The air around him darkened further, and for a long moment, the Abyss was silent. Cillian sat still upon the throne, fingers resting on his chin, mind racing through endless possibilities. The Abyss’s own breath flowed like mist between the broken bones that formed his seat, here, time had little meaning.


He had no solution yet, but that didn’t concern him. The thirty worlds would take days to digest. He could afford to think.


Then, several days later, as he reclined upon the throne and roasted an Abyss Rabbit over dark fire, something small and trivial happened, something that changed everything.


A demon had returned from battle. Not just any demon, but the four-armed abyssal creature that had gotten the co-ordinates of the Hayes home-world, this single deed had earned it the attention of the Abyss lord himself.


And now, it was time for its reward.


Cillian paused, lowering the skewer in his hand.
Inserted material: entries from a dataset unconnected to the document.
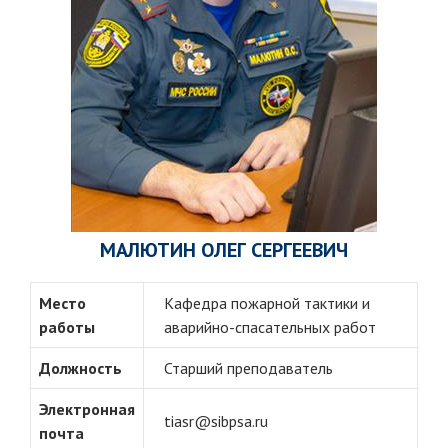
МАЛЮТИН ОЛЕГ СЕРГЕЕВИЧ
Место
Кафедра пожарной тактики и
работы
аварийно-спасательных работ
Должность
Старший преподаватель
Электронная
tiasr@sibpsa.ru
почта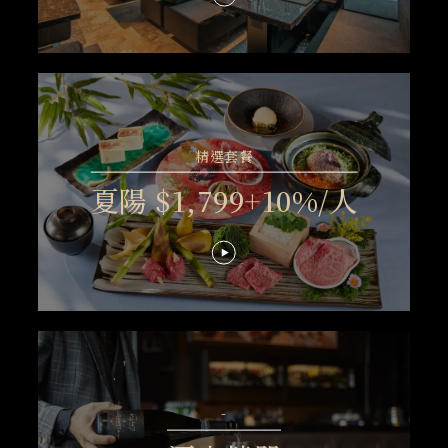
精選套餐
夏陽 $1,799+10%/人
-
His gaze turned distant, his mind stirring. "A reward..."


He leaned back on the throne, the flames casting shadows across his face.


Perhaps, he thought, the solution to his problem would not come from the divine , but from the demons themselves. If the Abyss could evolve its soldiers into extensions of itself, if even one demon could carry a true fragment of its essence, then the Endless Abyss would never again need to descend.


It would naturally spread.


Cillian smiled faintly, his divine fire flickering to life once more.


And far above, at the borders of the devoured worlds, the four-armed demon began to scream.